バカ・ハンバーグ

 親が数日家を空ける事になった。
当然、家事全般を弟と分担しこなさなければならない。
俺は、掃除とか洗濯とかが苦手なので買い物と料理を担当する。


 何と言っても、料理を担当するという事は好きなものを食えると言う事だ。
何にしようか、と一応弟と協議するものの、「どうせ肉だろ」とあっさり看破される。
ただその際に、肉買ってきて焼き肉、ってのも能が無いから止めてくれと言われ、偶には他の肉料理作ってみてくれよと挑発されたので、俺もちょっとばかり本気を出してハンバーグを作る事にする。


 ハンバーグなんて簡単だろう、と仰る方も多いだろう。
だが、真に美味いものを作れるか否か。問題はそこであり、そして、俺は自信がある。少なくとも店で出すようなレベルには達していると自負している。
吠え面かくなよ、と弟に宣戦布告をし、買い物に出掛ける。


 敢えて閉店間際に行く事で、安く材料を調達出来たのは良いのだが、挽肉を豚と牛と、分けて買う事が出来ず、只の合い挽き肉しか買う事が出来なかった。
牛と豚の割合はハンバーグを作る際には重要で、牛7に対し豚3の割合が美味しいとされる。牛が多くなるとどうしてもパサつきがちになり、かといって豚が多くなると味わいが変わる。
無論、5:5でも構いはしないのだが、欲を言えば7:3なのだ。ま、売ってないならしょうがないけど。


 最初に玉葱をみじん切りにしてキツネ色程度になるまで炒め、食パンを細かく千切って牛乳を共に捏ね併せ、そこに先の炒め玉葱と肉、下味の塩胡椒、ナツメグ、そして牛脂を一塊程度入れ、3分程度の間手早く捏ねる。
捏ねた後に、握り飯大の大きさを撮り、掌の上で投げながら空気抜きをしつつ成形して行く。余分に作ったものはラップをし、冷凍庫に入れておく。
その作業を端で見ていた弟が、ぽつりと、でけえハンバーグ食いてえな、と呟いた。
OK、それなら望み叶えて進ぜよう。


 諸君も子供の頃、自分の好きな食べ物がとびきり大きかったら良いのにな、などと思った事はないだろうか。
俺自身、一人暮らししていた時にそう思って、洗面器を用いバカゼリーやバケツを用いバカプリンを作成し、量の多さに困った事があったが、それに続く第三弾が、直径約30センチ以上の、フライパン全面を使用して作り上げたバカ・ハンバーグだ。
作る立場だからこそ、そして良い大人だからこそ出来るバカ。
実際に出来上がった代物を見ても、どうにかしているとしか思えない。
弟もこれを見て、「確かにでかいの食いたいと言ったさ。ああ言った。でもな、程度考えろ!」と極めて嬉しそうに語った。
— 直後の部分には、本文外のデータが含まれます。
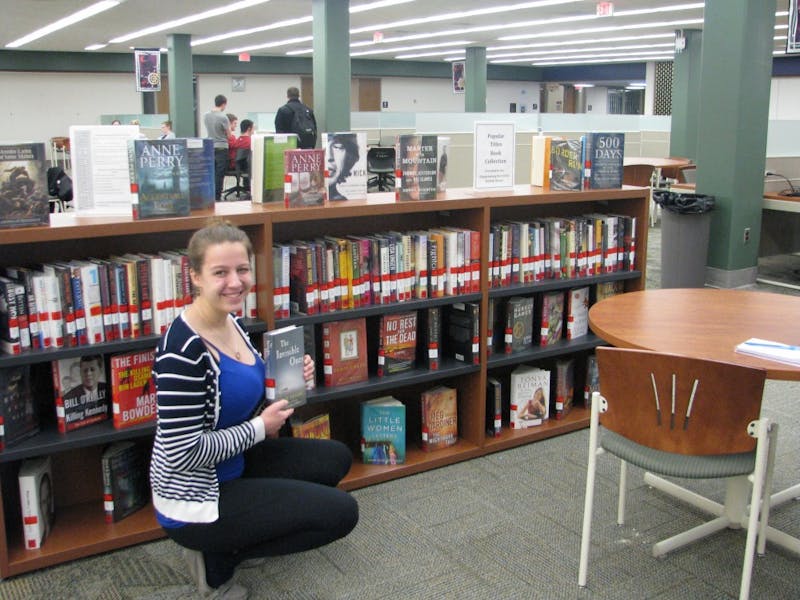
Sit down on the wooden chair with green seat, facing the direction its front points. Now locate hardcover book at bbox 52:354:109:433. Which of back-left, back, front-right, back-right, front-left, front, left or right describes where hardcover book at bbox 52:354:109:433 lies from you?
left

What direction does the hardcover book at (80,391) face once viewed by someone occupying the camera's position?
facing the viewer and to the right of the viewer

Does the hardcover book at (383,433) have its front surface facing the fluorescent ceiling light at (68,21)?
no

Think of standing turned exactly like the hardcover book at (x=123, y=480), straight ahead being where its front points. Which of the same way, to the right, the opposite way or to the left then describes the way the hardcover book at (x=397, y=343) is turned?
the same way

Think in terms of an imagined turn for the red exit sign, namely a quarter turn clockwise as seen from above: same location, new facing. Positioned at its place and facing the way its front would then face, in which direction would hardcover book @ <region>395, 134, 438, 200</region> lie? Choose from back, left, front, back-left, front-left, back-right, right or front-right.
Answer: left

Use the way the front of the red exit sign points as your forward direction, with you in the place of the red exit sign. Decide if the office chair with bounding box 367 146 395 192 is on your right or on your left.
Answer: on your right

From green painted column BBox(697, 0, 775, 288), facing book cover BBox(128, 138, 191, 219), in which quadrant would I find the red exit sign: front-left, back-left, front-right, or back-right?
back-right

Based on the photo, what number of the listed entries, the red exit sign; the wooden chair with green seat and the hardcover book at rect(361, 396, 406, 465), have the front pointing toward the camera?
2

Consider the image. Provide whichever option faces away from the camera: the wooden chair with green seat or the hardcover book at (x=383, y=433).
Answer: the wooden chair with green seat

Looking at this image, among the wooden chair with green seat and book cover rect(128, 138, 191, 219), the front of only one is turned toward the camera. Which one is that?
the book cover

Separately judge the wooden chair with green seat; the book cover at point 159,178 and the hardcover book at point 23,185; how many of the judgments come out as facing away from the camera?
1

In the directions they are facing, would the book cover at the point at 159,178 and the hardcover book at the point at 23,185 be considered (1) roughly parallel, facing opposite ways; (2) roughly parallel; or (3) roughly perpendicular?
roughly parallel

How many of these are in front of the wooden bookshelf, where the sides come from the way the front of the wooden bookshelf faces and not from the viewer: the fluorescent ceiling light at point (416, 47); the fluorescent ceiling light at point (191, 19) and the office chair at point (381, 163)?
0

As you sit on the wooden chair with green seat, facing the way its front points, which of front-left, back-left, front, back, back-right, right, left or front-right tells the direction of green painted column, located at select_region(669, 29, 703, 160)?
front

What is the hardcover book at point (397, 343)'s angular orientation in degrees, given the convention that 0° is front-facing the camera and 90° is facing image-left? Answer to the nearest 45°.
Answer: approximately 315°

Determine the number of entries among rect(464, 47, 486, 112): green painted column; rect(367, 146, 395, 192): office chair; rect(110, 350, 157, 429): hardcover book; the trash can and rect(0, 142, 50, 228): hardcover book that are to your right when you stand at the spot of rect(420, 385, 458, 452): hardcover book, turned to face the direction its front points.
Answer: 2

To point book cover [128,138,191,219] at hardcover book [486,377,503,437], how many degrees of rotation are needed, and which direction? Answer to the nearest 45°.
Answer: approximately 90° to its left

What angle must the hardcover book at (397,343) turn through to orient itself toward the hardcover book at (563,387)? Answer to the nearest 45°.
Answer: approximately 90° to its left

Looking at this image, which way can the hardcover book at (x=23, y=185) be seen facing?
toward the camera

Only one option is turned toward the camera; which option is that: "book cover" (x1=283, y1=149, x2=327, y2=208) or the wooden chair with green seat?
the book cover
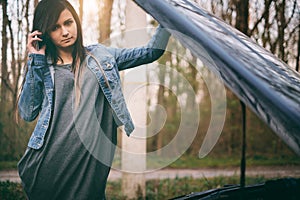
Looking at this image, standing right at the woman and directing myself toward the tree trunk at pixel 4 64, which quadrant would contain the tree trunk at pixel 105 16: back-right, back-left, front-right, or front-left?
front-right

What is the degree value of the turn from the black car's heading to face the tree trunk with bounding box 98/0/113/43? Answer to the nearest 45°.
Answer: approximately 45° to its right

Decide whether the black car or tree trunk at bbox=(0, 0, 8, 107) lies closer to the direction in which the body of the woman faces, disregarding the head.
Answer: the black car

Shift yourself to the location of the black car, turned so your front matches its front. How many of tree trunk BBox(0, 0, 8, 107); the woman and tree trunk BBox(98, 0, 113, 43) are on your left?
0

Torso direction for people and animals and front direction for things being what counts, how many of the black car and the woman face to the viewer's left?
1

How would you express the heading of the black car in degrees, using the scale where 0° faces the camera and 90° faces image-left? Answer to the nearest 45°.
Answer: approximately 90°

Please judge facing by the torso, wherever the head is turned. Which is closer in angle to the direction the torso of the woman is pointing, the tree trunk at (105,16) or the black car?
the black car

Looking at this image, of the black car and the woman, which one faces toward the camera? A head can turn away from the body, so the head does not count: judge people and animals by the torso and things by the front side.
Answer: the woman

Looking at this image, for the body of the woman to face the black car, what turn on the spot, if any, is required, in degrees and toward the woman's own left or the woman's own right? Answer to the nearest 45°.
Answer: approximately 45° to the woman's own left

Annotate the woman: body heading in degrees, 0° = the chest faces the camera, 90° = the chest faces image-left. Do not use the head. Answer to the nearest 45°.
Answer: approximately 0°

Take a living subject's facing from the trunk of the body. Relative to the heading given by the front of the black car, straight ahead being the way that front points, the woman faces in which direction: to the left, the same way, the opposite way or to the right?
to the left

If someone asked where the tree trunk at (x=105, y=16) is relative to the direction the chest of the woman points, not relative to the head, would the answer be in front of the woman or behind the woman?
behind

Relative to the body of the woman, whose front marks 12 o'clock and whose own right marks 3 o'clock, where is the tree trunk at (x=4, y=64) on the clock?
The tree trunk is roughly at 5 o'clock from the woman.

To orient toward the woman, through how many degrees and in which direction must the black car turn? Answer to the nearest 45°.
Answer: approximately 45° to its right
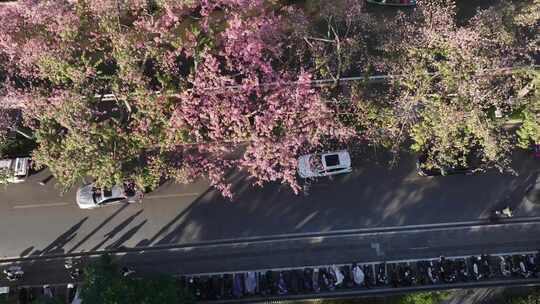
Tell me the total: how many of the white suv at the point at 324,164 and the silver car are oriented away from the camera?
0

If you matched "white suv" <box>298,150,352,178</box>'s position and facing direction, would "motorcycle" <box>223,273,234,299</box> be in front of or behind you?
in front

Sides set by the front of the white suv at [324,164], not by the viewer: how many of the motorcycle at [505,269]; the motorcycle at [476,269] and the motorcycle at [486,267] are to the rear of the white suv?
3

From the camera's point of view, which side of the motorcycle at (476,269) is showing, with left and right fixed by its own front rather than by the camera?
back

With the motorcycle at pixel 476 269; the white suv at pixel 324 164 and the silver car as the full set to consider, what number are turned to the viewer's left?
2

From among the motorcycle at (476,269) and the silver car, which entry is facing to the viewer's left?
the silver car

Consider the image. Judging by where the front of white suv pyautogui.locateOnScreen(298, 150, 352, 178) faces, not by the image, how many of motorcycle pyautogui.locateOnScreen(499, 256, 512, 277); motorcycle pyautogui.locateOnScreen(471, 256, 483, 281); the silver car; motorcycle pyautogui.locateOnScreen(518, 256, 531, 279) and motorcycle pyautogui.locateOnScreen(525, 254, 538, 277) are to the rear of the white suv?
4

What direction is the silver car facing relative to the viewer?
to the viewer's left

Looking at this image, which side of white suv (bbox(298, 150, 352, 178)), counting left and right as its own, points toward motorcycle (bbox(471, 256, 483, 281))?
back

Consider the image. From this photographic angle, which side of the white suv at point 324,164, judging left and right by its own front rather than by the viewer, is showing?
left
 味の方は、当然不味い筈も無いのだが、やはり大きいだけに火の通りを配慮した結果、些か火の通しすぎの感はあった。
まあ、普通サイズの方はそれもあまり気にする事では無く、極めて普通にふんわりと、且つしっかりした味に仕上がった。
大皿一杯に広がるハンバーグと言う名の肉塊を食卓に乗せ、さあ食え、たんと食えと、弟に勧める。
最初、「あ、マジで美味い。口惜しいけど美味い」と言っていた弟が、後半には「これって拷問だね」と呟いたのが印象的な夕食風景であった。


追記 でも、今日作ったハンバーグは、個人的には及第点だが、満を持してと言うレベルには至らなかった。それがちと、口惜しい。